# EXERCISE REQUIREMENTS
Continue the article on how migratory birds solve the longitude problem, starting right after its last sentence.

# SELECTED PASSAGE
※ ※ ※

How Migratory Birds Solve The Longitude Problem
Migratory songbirds solved the longitude problem long before humans came down from the trees, yet we are only beginning to understand how birds deal with this incredibly difficult problem that tormented and killed people for millennia
by GrrlScientist for Forbes | @GrrlScientist
(Credit: Nikita Chernetsov et al., doi:10.1016/j.cub.2017.07.024)
Although we rarely think about it now, the greatest scientific challenge of the 17th and 18th centuries was longitude — determining one’s east-west location — and this conundrum was particularly pervasive when traveling across vast oceanic expanses.
The most common way to deal with “the longitude problem” was to sail along the coast to the latitude that passed through a ship’s eventual goal, then sail along that line of latitude until reaching the intended destination. Hopefully. This strategy, known as “westing” (or “easting” when traveling east), significantly lengthened oceanic voyages by days or weeks, leading to poor nutrition, scurvy and other health issues, or starvation for crew members, and increased risks to the vessel itself.

※ ※ ※

# RECORD EXTRACTS
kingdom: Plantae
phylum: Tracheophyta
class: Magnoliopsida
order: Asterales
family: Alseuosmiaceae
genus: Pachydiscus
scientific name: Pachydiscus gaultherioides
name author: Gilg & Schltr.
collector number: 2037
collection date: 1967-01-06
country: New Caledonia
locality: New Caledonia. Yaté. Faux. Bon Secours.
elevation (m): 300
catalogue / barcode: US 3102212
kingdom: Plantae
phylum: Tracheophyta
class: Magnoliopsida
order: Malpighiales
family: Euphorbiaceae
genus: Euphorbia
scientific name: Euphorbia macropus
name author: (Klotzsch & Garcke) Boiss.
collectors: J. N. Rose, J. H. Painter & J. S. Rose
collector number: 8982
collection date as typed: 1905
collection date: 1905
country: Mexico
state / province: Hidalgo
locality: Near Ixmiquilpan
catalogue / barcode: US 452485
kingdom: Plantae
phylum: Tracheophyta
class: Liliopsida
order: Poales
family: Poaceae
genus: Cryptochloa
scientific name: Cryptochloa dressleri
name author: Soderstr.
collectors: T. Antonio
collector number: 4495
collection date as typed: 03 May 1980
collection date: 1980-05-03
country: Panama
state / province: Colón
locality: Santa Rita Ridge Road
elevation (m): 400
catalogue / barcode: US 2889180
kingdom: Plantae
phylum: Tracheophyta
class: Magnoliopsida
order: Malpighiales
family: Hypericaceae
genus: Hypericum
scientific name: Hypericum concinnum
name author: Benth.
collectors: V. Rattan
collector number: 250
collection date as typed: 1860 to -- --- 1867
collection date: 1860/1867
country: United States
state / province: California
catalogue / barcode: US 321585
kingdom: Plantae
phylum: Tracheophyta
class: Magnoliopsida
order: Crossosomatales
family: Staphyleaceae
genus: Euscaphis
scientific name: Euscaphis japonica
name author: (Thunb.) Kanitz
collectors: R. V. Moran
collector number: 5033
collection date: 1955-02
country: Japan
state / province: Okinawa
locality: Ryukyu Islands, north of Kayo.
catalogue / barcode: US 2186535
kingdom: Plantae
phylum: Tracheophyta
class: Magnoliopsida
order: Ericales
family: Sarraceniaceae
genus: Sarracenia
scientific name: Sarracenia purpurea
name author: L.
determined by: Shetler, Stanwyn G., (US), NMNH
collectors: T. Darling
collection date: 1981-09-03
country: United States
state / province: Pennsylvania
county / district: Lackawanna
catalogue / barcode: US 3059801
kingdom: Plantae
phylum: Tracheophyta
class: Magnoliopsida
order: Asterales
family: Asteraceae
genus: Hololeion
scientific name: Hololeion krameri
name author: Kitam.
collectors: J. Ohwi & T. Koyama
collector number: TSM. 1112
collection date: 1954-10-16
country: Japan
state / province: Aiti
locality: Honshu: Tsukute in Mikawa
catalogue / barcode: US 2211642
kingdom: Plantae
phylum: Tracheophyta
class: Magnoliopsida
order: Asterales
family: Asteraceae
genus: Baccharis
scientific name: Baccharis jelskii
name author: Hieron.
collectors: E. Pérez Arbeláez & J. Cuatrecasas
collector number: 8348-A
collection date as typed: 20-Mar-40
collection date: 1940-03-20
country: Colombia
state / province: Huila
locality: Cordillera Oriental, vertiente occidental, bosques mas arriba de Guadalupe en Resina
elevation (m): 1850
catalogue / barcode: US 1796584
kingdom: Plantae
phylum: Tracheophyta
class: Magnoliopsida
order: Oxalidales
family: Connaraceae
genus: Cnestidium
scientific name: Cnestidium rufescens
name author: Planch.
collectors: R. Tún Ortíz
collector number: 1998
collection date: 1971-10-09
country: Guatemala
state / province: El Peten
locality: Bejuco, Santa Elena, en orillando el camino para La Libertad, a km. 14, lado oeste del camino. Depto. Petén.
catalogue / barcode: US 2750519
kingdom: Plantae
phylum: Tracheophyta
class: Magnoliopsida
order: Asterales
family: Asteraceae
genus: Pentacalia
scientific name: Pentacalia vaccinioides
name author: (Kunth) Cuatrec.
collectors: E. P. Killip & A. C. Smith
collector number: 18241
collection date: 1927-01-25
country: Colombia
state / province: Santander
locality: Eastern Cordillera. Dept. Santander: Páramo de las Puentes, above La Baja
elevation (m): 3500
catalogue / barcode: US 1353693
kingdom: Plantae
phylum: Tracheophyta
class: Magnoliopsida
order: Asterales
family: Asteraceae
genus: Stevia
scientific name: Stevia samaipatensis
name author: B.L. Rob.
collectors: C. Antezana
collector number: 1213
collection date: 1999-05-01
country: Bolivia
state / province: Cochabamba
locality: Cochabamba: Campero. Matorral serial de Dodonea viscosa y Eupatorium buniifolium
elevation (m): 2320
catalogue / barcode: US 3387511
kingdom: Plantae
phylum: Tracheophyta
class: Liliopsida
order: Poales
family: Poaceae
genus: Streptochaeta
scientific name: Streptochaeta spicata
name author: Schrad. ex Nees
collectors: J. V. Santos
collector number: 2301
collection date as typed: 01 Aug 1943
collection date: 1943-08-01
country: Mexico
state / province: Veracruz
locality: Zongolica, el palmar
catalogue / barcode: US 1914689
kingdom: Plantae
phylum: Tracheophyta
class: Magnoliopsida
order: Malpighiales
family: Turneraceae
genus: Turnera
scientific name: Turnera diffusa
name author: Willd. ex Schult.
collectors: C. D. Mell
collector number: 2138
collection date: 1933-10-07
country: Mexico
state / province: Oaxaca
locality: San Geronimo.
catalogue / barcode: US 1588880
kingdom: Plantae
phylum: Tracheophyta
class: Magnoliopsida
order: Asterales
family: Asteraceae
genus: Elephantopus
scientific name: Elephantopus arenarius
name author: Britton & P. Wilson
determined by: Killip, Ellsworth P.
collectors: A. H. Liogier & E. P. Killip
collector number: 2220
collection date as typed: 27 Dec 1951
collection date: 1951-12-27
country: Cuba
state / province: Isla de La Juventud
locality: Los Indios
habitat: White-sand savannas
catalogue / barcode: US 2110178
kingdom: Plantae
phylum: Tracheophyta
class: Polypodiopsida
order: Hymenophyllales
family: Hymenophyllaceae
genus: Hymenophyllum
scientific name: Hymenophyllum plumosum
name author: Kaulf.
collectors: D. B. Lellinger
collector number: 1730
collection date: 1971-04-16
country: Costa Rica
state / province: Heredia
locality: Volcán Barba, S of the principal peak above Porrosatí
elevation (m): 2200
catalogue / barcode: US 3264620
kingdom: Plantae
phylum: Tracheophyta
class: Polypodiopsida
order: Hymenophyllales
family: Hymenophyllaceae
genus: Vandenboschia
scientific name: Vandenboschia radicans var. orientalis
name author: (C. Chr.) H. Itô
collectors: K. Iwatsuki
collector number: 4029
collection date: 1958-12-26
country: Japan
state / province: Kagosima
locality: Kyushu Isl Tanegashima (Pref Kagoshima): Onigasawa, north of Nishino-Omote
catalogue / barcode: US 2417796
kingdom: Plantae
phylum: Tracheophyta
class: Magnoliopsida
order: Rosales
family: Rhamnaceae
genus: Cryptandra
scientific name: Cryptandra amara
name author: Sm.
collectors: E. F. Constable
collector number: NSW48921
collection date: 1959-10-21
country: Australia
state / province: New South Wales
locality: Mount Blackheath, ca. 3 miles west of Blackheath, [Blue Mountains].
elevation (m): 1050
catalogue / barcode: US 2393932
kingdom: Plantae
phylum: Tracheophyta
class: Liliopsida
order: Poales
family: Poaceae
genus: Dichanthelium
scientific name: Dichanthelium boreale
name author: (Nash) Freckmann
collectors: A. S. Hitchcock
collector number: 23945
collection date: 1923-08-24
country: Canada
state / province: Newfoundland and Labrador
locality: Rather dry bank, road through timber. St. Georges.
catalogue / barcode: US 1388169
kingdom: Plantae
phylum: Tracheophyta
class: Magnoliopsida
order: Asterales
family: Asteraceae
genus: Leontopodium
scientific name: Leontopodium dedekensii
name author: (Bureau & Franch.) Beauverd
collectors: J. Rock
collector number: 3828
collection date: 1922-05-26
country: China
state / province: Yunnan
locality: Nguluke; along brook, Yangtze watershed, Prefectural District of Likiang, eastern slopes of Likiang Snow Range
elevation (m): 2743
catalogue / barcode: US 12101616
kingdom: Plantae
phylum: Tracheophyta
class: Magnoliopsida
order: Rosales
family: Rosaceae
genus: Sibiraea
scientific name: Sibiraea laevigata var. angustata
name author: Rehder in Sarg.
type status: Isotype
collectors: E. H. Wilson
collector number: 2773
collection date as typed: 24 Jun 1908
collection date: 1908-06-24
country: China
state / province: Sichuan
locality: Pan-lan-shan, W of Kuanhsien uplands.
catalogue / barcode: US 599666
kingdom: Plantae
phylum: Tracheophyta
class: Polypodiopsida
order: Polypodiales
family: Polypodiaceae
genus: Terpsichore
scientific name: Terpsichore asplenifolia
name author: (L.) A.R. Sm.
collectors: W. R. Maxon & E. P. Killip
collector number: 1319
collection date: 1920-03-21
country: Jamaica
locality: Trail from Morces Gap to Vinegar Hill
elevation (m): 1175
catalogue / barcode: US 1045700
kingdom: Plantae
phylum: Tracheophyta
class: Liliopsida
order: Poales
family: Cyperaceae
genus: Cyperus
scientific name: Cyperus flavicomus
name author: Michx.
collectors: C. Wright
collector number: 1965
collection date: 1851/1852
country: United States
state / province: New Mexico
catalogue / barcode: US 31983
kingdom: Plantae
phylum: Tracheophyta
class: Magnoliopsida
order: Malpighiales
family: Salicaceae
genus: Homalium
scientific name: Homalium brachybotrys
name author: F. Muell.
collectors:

※ ※ ※

# RESPONSE TO THE TASK
But westing was not fool-proof — and it was dangerous. After a number of spectacular shipwrecks, the British, French and Spanish governments independently established prizes, each worth millions of dollars in today’s money, to be awarded to whomever could solve the longitude problem. Such international focus upon a particular challenge made longitude into one of the largest scientific projects in human history.
Eventually, the longitude problem was solved by a self-educated British carpenter and clockmaker, John Harrison, who invented the maritime chronometer, an extraordinarily accurate and precise clock that served as a portable standard designed to keep the time for a known fixed location, in this case, Greenwich Mean Time (GMT). Using this device, navigators would determine the difference between GMT and local time, and use this information, along with a little spherical trigonometry, to calculate longitude whilst at sea.
But as unknown numbers of people struggled and sank and died in the cold, murky depths of the world’s oceans, migratory birds successfully navigated the skies above their heads, and have done so for millennia, demonstrating they solved the longitude problem long before humans came down from the trees. Yet how birds deal with the longitude problem remained a mystery, even to this very day.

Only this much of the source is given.